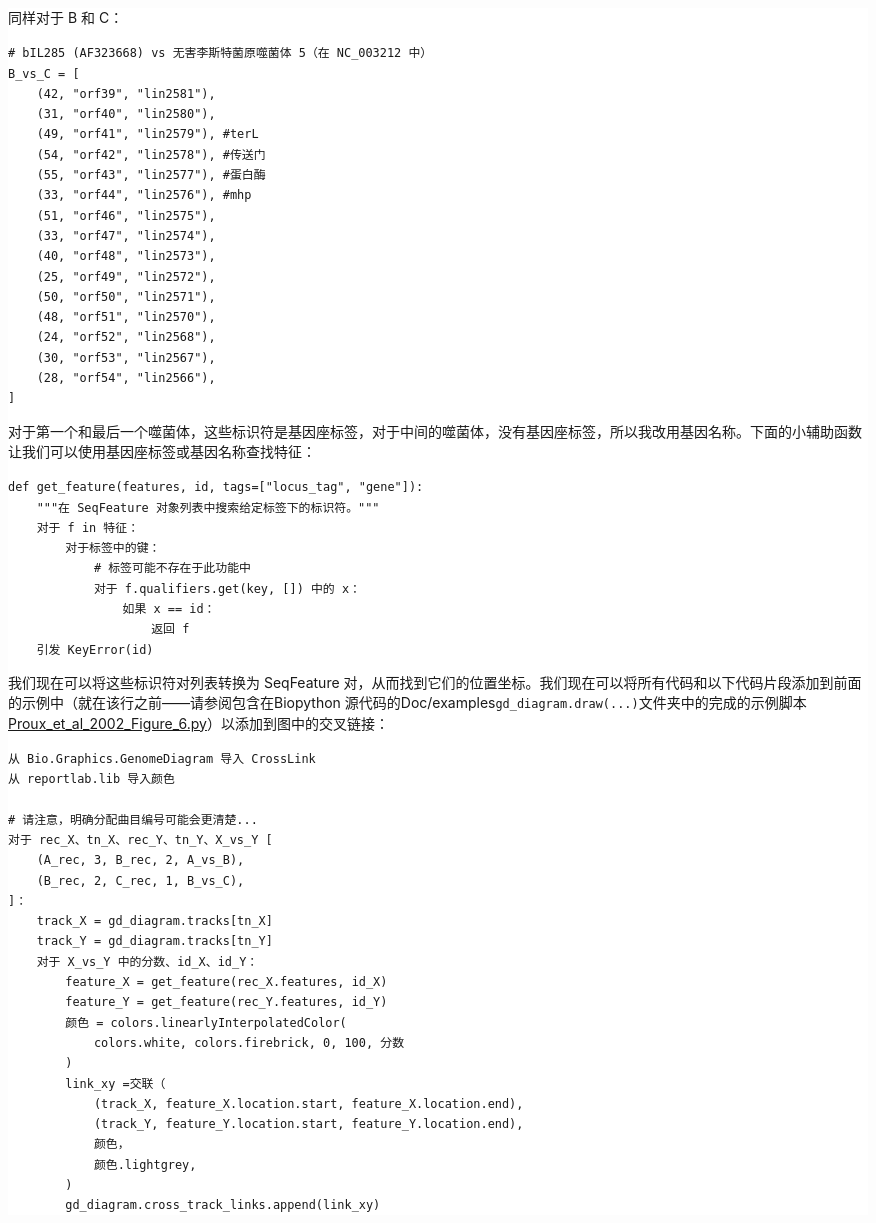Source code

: 同样对于 B 和 C：

```
# bIL285 (AF323668) vs 无害李斯特菌原噬菌体 5（在 NC_003212 中）
B_vs_C = [
    (42, "orf39", "lin2581"),
    (31, "orf40", "lin2580"),
    (49, "orf41", "lin2579"), #terL
    (54, "orf42", "lin2578"), #传送门
    (55, "orf43", "lin2577"), #蛋白酶
    (33, "orf44", "lin2576"), #mhp
    (51, "orf46", "lin2575"),
    (33, "orf47", "lin2574"),
    (40, "orf48", "lin2573"),
    (25, "orf49", "lin2572"),
    (50, "orf50", "lin2571"),
    (48, "orf51", "lin2570"),
    (24, "orf52", "lin2568"),
    (30, "orf53", "lin2567"),
    (28, "orf54", "lin2566"),
]
```

对于第一个和最后一个噬菌体，这些标识符是基因座标签，对于中间的噬菌体，没有基因座标签，所以我改用基因名称。下面的小辅助函数让我们可以使用基因座标签或基因名称查找特征：

```
def get_feature(features, id, tags=["locus_tag", "gene"]):
    """在 SeqFeature 对象列表中搜索给定标签下的标识符。"""
    对于 f in 特征：
        对于标签中的键：
            # 标签可能不存在于此功能中
            对于 f.qualifiers.get(key, []) 中的 x：
                如果 x == id：
                    返回 f
    引发 KeyError(id)
```

我们现在可以将这些标识符对列表转换为 SeqFeature 对，从而找到它们的位置坐标。我们现在可以将所有代码和以下代码片段添加到前面的示例中（就在该行之前——请参阅包含在Biopython 源代码的Doc/examples`gd_diagram.draw(...)`文件夹中的完成的示例脚本[Proux_et_al_2002_Figure_6.py](https://translate.google.com/website?sl=auto&tl=zh-CN&hl=zh-CN&client=webapp&u=https://github.com/biopython/biopython/blob/master/Doc/examples/Proux_et_al_2002_Figure_6.py)）以添加到图中的交叉链接：

```
从 Bio.Graphics.GenomeDiagram 导入 CrossLink
从 reportlab.lib 导入颜色

# 请注意，明确分配曲目编号可能会更清楚...
对于 rec_X、tn_X、rec_Y、tn_Y、X_vs_Y [
    (A_rec, 3, B_rec, 2, A_vs_B),
    (B_rec, 2, C_rec, 1, B_vs_C),
]：
    track_X = gd_diagram.tracks[tn_X]
    track_Y = gd_diagram.tracks[tn_Y]
    对于 X_vs_Y 中的分数、id_X、id_Y：
        feature_X = get_feature(rec_X.features, id_X)
        feature_Y = get_feature(rec_Y.features, id_Y)
        颜色 = colors.linearlyInterpolatedColor(
            colors.white, colors.firebrick, 0, 100, 分数
        )
        link_xy =交联（
            (track_X, feature_X.location.start, feature_X.location.end),
            (track_Y, feature_Y.location.start, feature_Y.location.end),
            颜色，
            颜色.lightgrey,
        )
        gd_diagram.cross_track_links.append(link_xy)
```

TASK OBJECTIVE
Every line in the data that holds the string "start" should be returned.

TASK OUTPUT
            (track_X, feature_X.location.start, feature_X.location.end),
            (track_Y, feature_Y.location.start, feature_Y.location.end),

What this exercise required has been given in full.